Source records
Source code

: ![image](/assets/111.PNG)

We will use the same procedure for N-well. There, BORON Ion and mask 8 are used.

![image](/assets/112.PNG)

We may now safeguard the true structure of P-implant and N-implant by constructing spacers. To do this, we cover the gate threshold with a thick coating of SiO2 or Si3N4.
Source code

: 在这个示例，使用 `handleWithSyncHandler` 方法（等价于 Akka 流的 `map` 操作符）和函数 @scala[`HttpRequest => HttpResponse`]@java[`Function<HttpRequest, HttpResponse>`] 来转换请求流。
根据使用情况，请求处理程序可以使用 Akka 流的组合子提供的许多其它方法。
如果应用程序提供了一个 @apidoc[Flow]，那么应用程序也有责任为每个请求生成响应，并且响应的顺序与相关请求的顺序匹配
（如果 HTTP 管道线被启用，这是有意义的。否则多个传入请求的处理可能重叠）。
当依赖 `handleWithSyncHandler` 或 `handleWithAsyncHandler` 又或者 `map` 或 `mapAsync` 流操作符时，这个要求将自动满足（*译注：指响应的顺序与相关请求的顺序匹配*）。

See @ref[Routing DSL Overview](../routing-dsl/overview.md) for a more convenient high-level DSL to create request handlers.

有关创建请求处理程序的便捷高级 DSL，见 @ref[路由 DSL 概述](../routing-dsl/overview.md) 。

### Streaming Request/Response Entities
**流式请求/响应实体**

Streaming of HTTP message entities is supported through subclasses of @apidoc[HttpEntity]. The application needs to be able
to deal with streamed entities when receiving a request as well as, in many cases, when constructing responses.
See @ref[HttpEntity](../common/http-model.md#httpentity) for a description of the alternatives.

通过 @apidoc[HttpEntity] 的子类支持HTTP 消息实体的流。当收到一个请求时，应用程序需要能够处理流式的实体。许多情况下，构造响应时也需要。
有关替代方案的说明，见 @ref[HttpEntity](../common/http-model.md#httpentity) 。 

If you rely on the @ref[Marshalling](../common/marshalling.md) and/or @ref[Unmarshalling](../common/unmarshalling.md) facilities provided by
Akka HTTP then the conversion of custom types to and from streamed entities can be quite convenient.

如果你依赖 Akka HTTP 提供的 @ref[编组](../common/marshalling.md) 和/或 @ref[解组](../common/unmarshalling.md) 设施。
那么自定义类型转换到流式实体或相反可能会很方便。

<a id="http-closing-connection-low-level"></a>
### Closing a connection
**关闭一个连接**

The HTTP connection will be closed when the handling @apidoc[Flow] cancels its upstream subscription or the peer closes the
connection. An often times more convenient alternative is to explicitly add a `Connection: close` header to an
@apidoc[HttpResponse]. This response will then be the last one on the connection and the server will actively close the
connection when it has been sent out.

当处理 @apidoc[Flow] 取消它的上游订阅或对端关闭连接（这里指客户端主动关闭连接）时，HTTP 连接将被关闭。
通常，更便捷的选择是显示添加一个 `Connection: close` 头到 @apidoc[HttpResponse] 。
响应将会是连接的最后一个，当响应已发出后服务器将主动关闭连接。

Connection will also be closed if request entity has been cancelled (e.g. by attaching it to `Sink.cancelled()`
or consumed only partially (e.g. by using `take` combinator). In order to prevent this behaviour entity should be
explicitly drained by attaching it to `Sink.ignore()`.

## PROBLEM DETAILS
Every line from the one that holds "### Closing a connection" to the end of the data above should be given again exactly, with that line and the last one both kept.

## TASK OUTPUT
### Closing a connection
**关闭一个连接**

The HTTP connection will be closed when the handling @apidoc[Flow] cancels its upstream subscription or the peer closes the
connection. An often times more convenient alternative is to explicitly add a `Connection: close` header to an
@apidoc[HttpResponse]. This response will then be the last one on the connection and the server will actively close the
connection when it has been sent out.

当处理 @apidoc[Flow] 取消它的上游订阅或对端关闭连接（这里指客户端主动关闭连接）时，HTTP 连接将被关闭。
通常，更便捷的选择是显示添加一个 `Connection: close` 头到 @apidoc[HttpResponse] 。
响应将会是连接的最后一个，当响应已发出后服务器将主动关闭连接。

Connection will also be closed if request entity has been cancelled (e.g. by attaching it to `Sink.cancelled()`
or consumed only partially (e.g. by using `take` combinator). In order to prevent this behaviour entity should be
explicitly drained by attaching it to `Sink.ignore()`.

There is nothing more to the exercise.